Dekker bent over her, leaned in close. Above his looming form, lightning clawed the sky. The white pulse sharpened his cheekbones to blades, hollowed his eyes to deep black pits.
“You killed my brother.” He seized a handful of her hair and yanked her head painfully. A jolt like a live wire zipped up her neck. His fleshy lips touched her ear. “For that, you’re going to die.”
Chapter Thirty-Eight
Raven awoke to a darkness so complete that for several dreadful seconds, she thought she was dead. She didn’t know where she was or why she wasn’t safe in her comfortable bed. Why the bonobos weren’t calling to each other in the distance. Why her father wasn’t snoring down the hall.
Reality crashed into her with the force of a charging bull. With the horrific memories slamming into her brain came the fresh assault of pain—and the fear.
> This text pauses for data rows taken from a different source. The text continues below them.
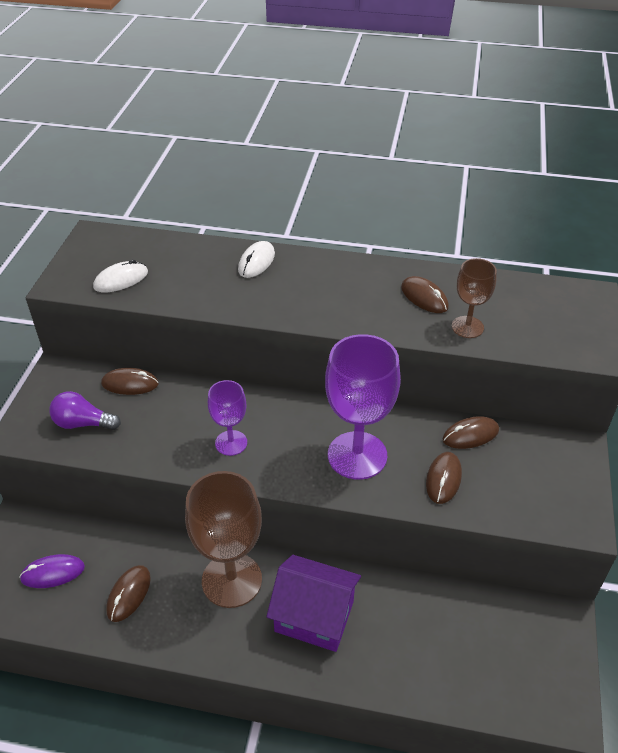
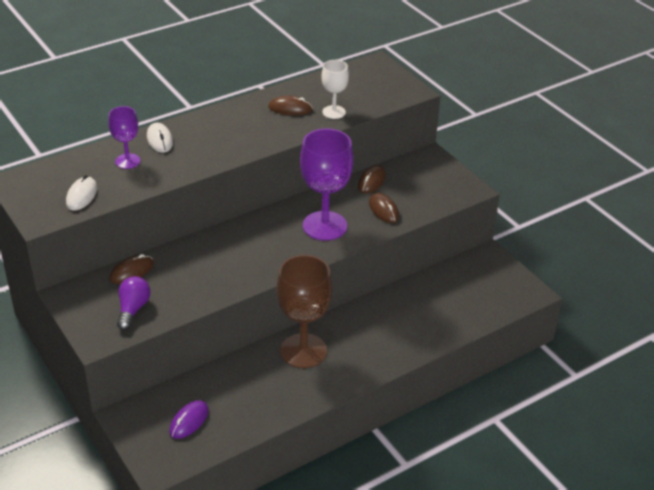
camera: 45 degrees left, 5 degrees down
(83, 423) = (133, 309): purple light bulb -> purple light bulb turned 135 degrees clockwise
(129, 594) = (252, 397): brown mouse -> none
(231, 443) = (244, 262): purple goblet -> purple goblet (127, 161)
(314, 616) = (370, 336): purple house -> none
(467, 327) = (334, 112): brown goblet -> white goblet

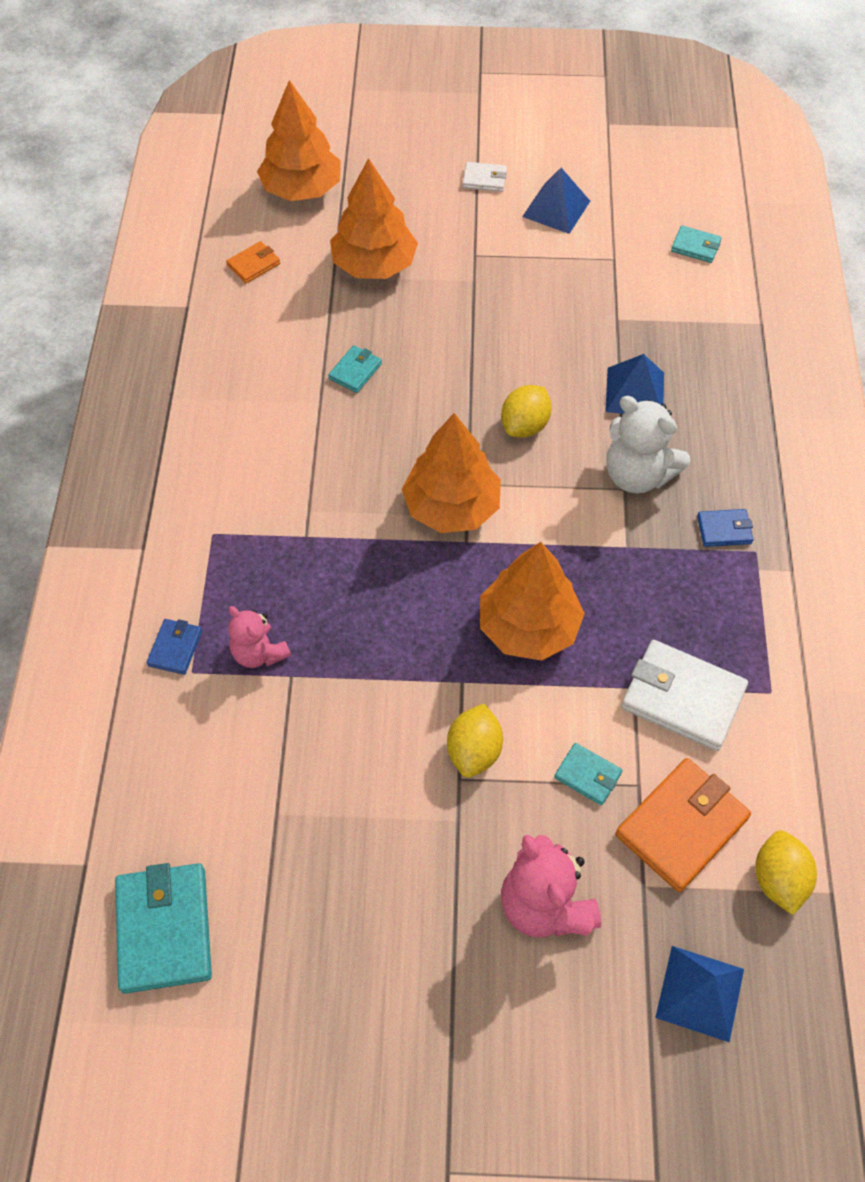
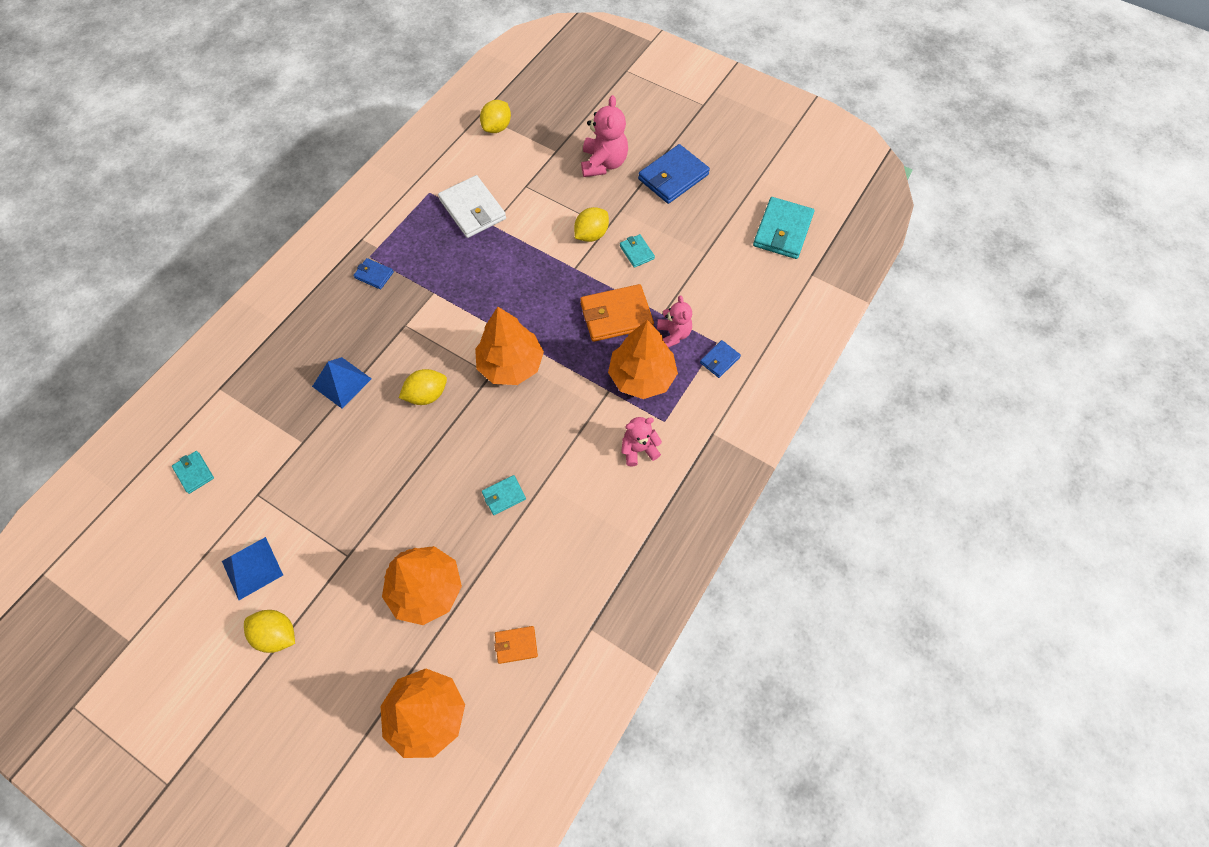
camera: 150 degrees left, 5 degrees up
(227, 487) = (639, 449): none -> pink teddy bear
(408, 943) = (673, 177): none -> blue wallet
(484, 179) = (277, 634): white wallet -> yellow lemon
(528, 627) = (520, 277): orange tree -> orange tree (641, 376)
(587, 775) = (545, 200): turquoise wallet -> turquoise wallet (636, 252)
(637, 474) = (390, 329): white teddy bear -> none
(681, 826) = (520, 163): orange wallet -> orange wallet (616, 315)
(700, 993) = (563, 109): blue pyramid -> none

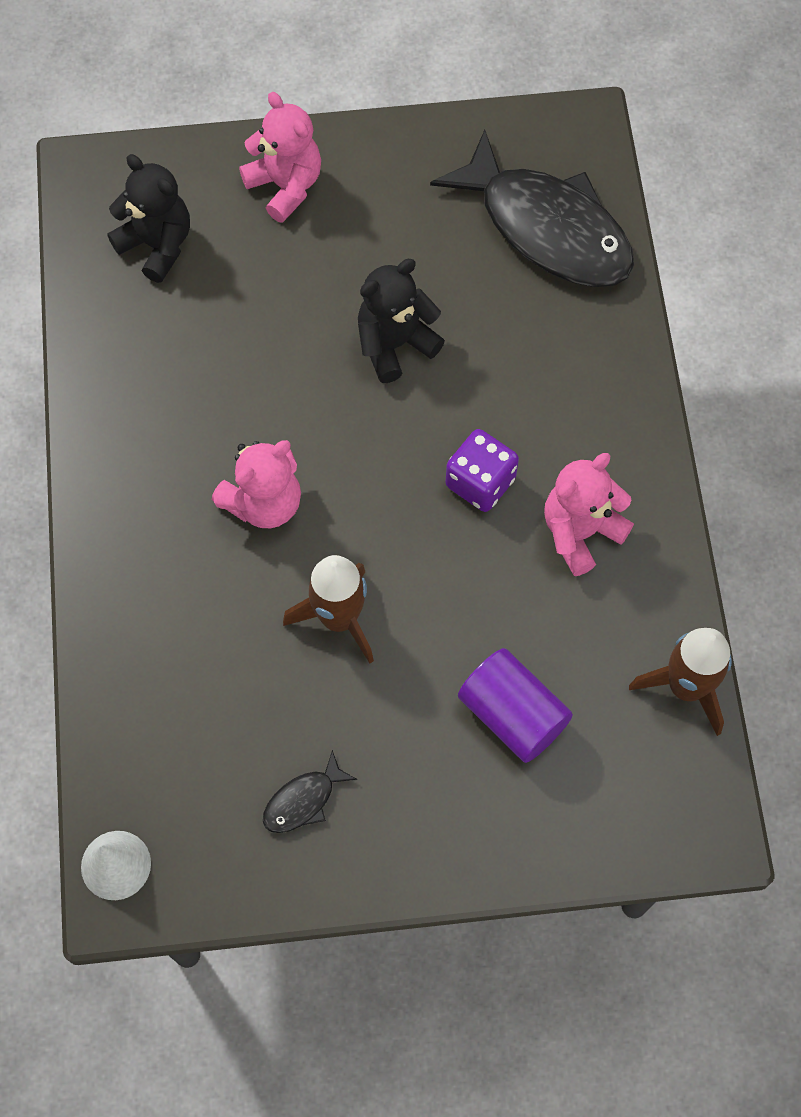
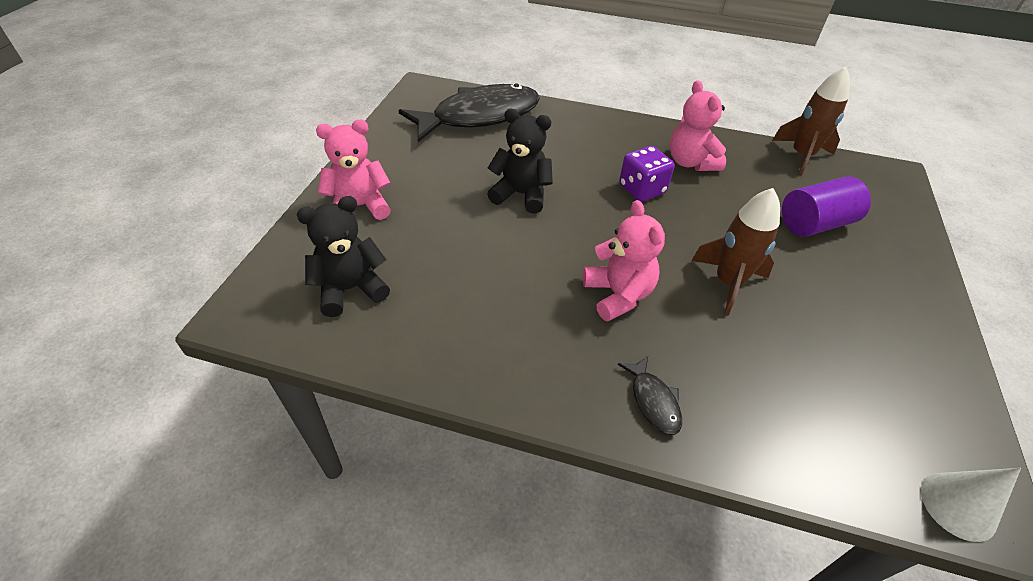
camera: 70 degrees left, 20 degrees down
(303, 800) = (883, 348): black fish -> black fish (653, 401)
(395, 344) = (521, 194): black teddy bear -> black teddy bear turned 120 degrees clockwise

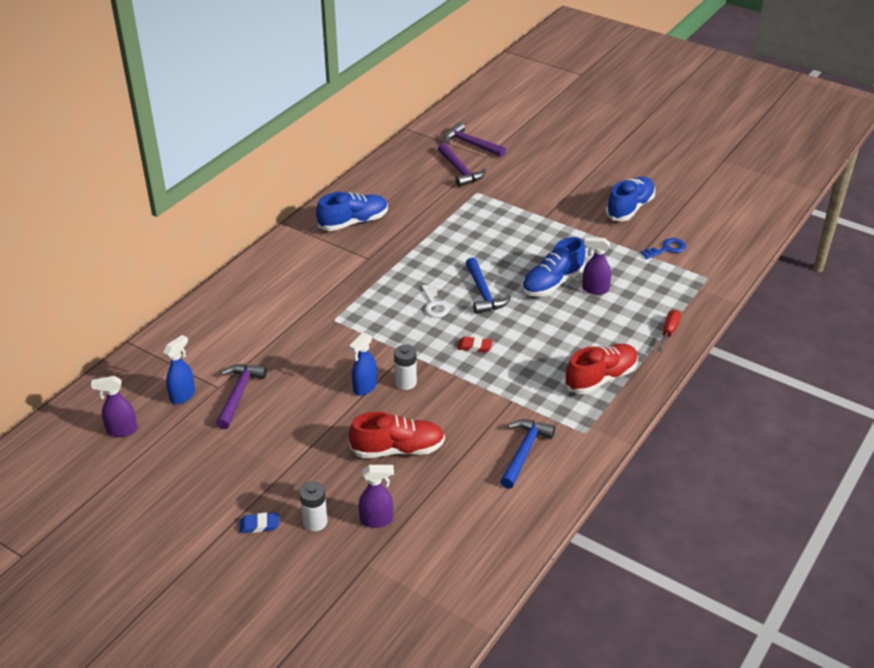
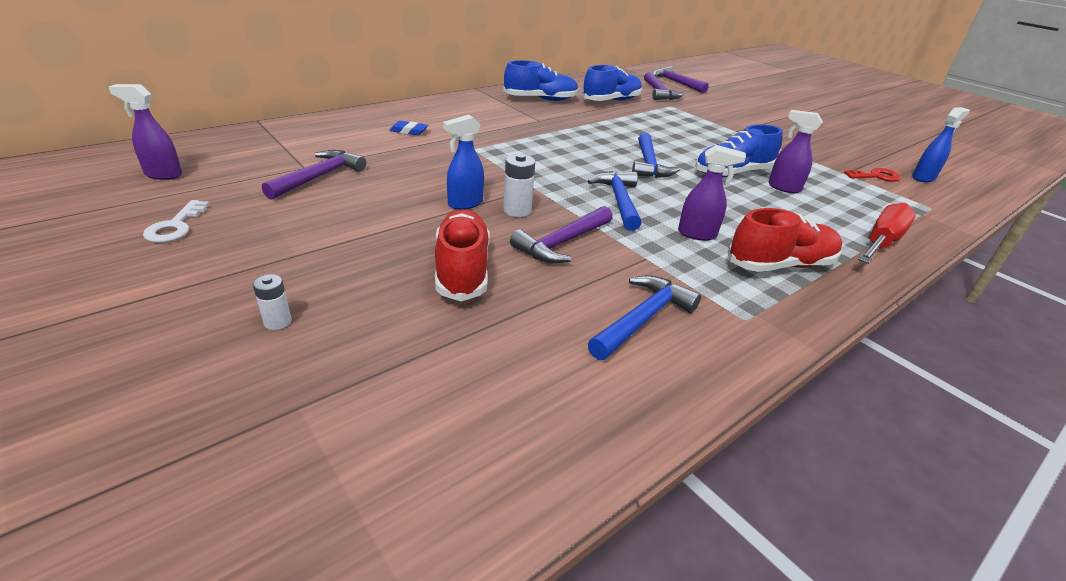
camera: 15 degrees right, 5 degrees down
(183, 395) = (260, 165): blue spray bottle -> blue spray bottle (923, 178)
(259, 525) = (199, 304): blue eraser -> blue eraser (409, 131)
(315, 522) = (277, 322): white battery -> white battery, size x0.65
(377, 520) = (367, 346): purple spray bottle -> purple spray bottle (697, 234)
(398, 449) = (462, 270): red shoe -> red shoe turned 105 degrees counterclockwise
(434, 305) = (589, 161): white key -> white key (175, 226)
(451, 404) = (562, 243): none -> purple hammer
(474, 347) = (619, 200): red eraser -> blue hammer
(630, 208) = (831, 142): blue shoe -> blue shoe (611, 101)
(667, 249) = (876, 176): blue key -> red key
(669, 331) = (881, 242): red screwdriver -> red screwdriver, size x1.63

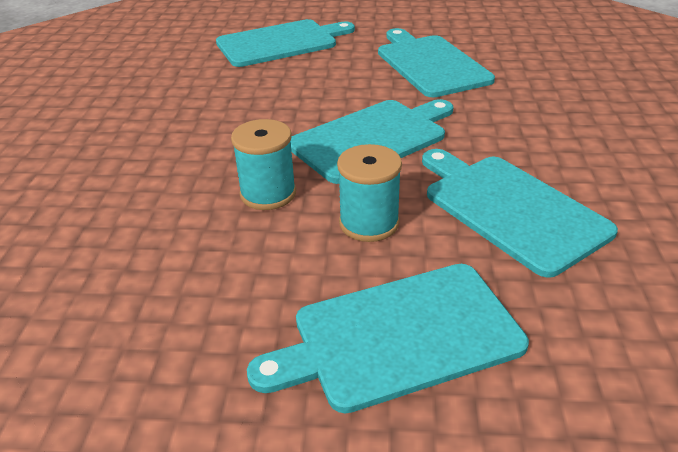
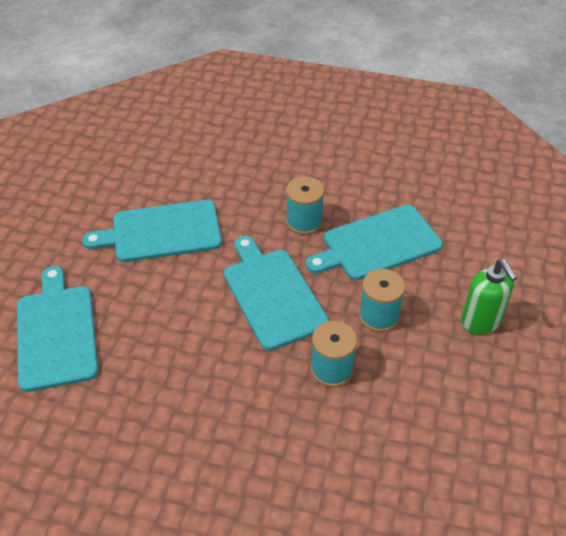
camera: 80 degrees left, 10 degrees up
(398, 336) = (481, 322): turquoise cutting board -> green soap dispenser
(509, 144) = (304, 222): none -> turquoise spool

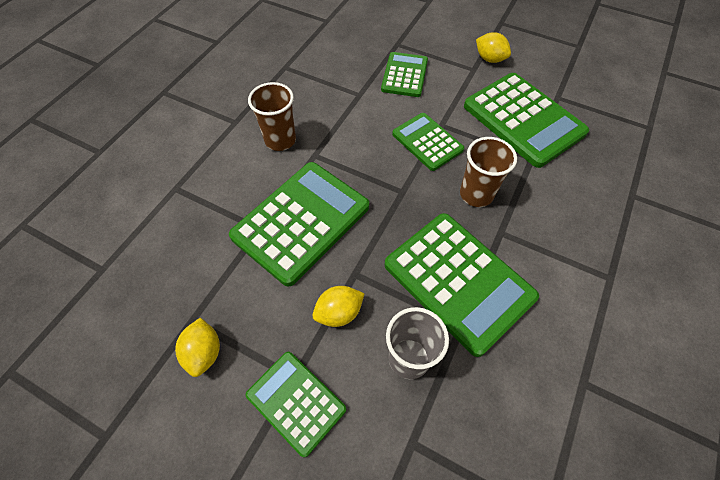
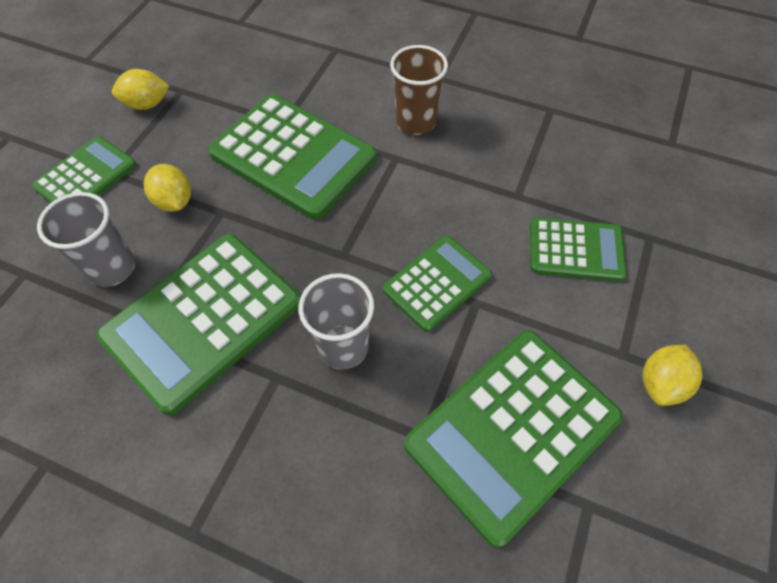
camera: 85 degrees right, 0 degrees up
(476, 194) = (343, 347): brown cup -> grey cup

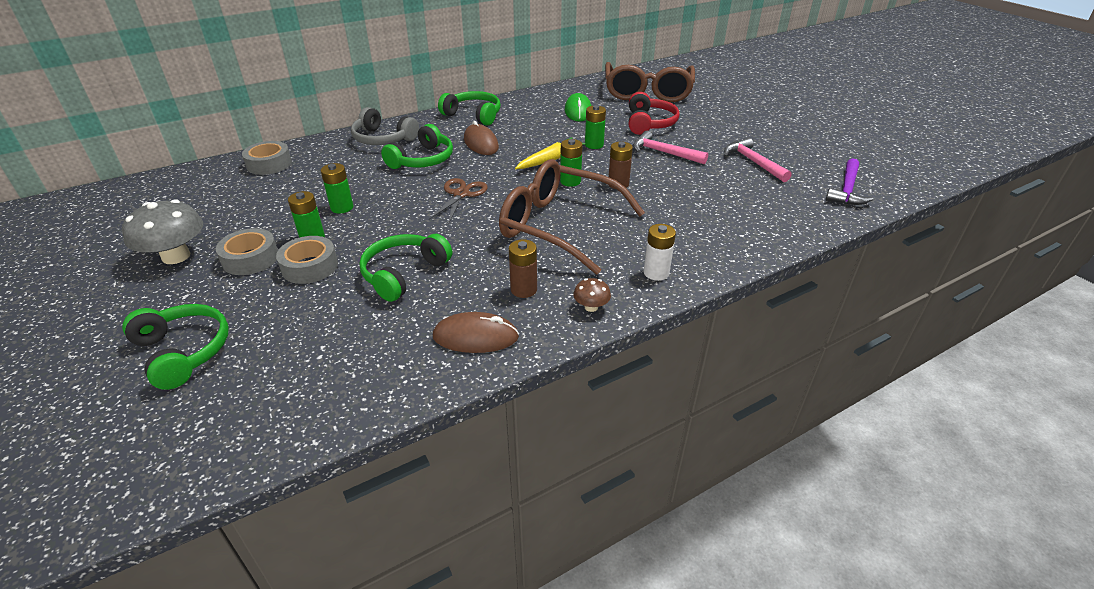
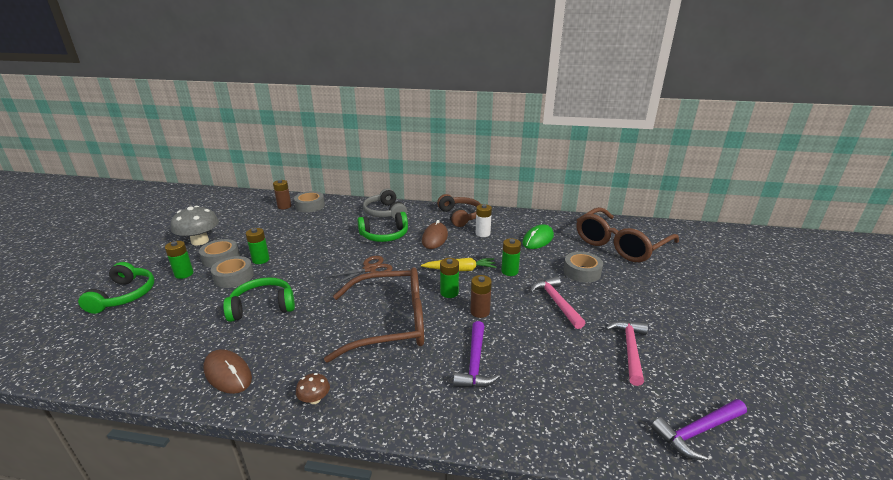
camera: 40 degrees right, 10 degrees down
(342, 207) = (300, 248): green battery -> green battery (184, 274)
(473, 115) = (460, 216): green headphones -> brown headphones
(523, 289) = (299, 358): brown battery -> brown battery (284, 206)
(559, 226) = (390, 323): brown glasses -> brown glasses turned 105 degrees clockwise
(649, 123) = (582, 272): red headphones -> grey tape
(656, 273) = (396, 402): white battery -> white battery (482, 233)
(671, 219) = (475, 363): none -> purple hammer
Raven gasped. The hurt radiated from every muscle and bone in her body. The sweet release of unconsciousness faded quickly. The pain took center stage.
The pain was immense. Everything ached. Her right ribs throbbed. The sickening pain pulsed like a second ragged heartbeat. She wasn’t sure if it was cracked or broken or simply deeply bruised. It hurt, and badly.
At least she had saved Luna. At least the wolves were free.
Forcing her head to clear, she took careful stock of her surroundings. She opened her eyes wide and blinked. Wherever she was, it was nearly pitch black. She lay on something hard, unforgiving.
Somewhere above her, thunder rumbled ominously. Rain pelted the metal roof. Tree branches scraped against the exterior walls like fingernails.
Lightning pulsed and flickered, wavering across slick steel walls. Painfully, Raven turned her head. She lay on a concrete floor inside a square concrete box.
Another pulse of lightning flared through an open service door a few feet to her right. The bars in the sliding gate glimmered faintly. The sliding gate led to another gate with a reinforced mesh screen. Beyond that lay the animal enclosure.
A creeping dread stole over her. She knew where she was: the tiger house.
The gates were closed, locked, and chained.
The Headhunters had locked her inside. She was caged like an animal.
They’d trapped her in here until they decided to kill her, or perhaps they would torture her some more, play with her the way a cat plays with its dinner.
Dekker wanted her to suffer. He’d promised that in the end, she would be the one begging them for death.
Sheer animal panic rose within her like a deep, dark sea, threatening to consume her, to swallow her whole. She’d asked for this. She’d put herself at risk. This was her fault.
Raven fought down the rising terror. If she had any chance of getting out of this alive, she needed to think, to be smart. Stretching her arms out, she patted down her body, searching for her weapons.
Her backpack was gone. Her tranquilizer gun was gone. But the little whittling knife stuffed deep in her cargo pocket—it was still there. They hadn’t searched her as thoroughly as they should have. She was just a nuisance to them. A pretty prize.
Little good the tiny blade would do her now.
A strange scraping sound to her left drew her attention.
Outside the tiger house gates, the shadows shifted, coalesced into a thick dark shape. A monstrous thing loomed above her. A terrible demon. A monster more dangerous than any tiger.
Her lungs constricted in fear. The walls of the small square room blurred. She blinked rapidly. The shadows solidified into the shape of a man.
Damien.
No. The dark shape was too bulky, too huge to be Damien. The dark figure leaned forward to peer at her. She caught the gleam of the whites of his eyes. She smelled smoke and the burned stench of charred meat.
Outside, lightning streaked the sky. The pulse of light highlighted the hard planes of his face, the square stubbled jaw. The tattoo snaking up his thick neck. The shine of his teeth.
Vaughn smiled that cruel, familiar smile. “It doesn’t have to be this way, you know.”
She wanted to hurt him. To smash in his smug evil face with a brick. To stab him in the throat with the whittling knife hidden in her pocket.
But she was caught in a cage. Helpless, trapped, impotent. She could do nothing, and he knew it.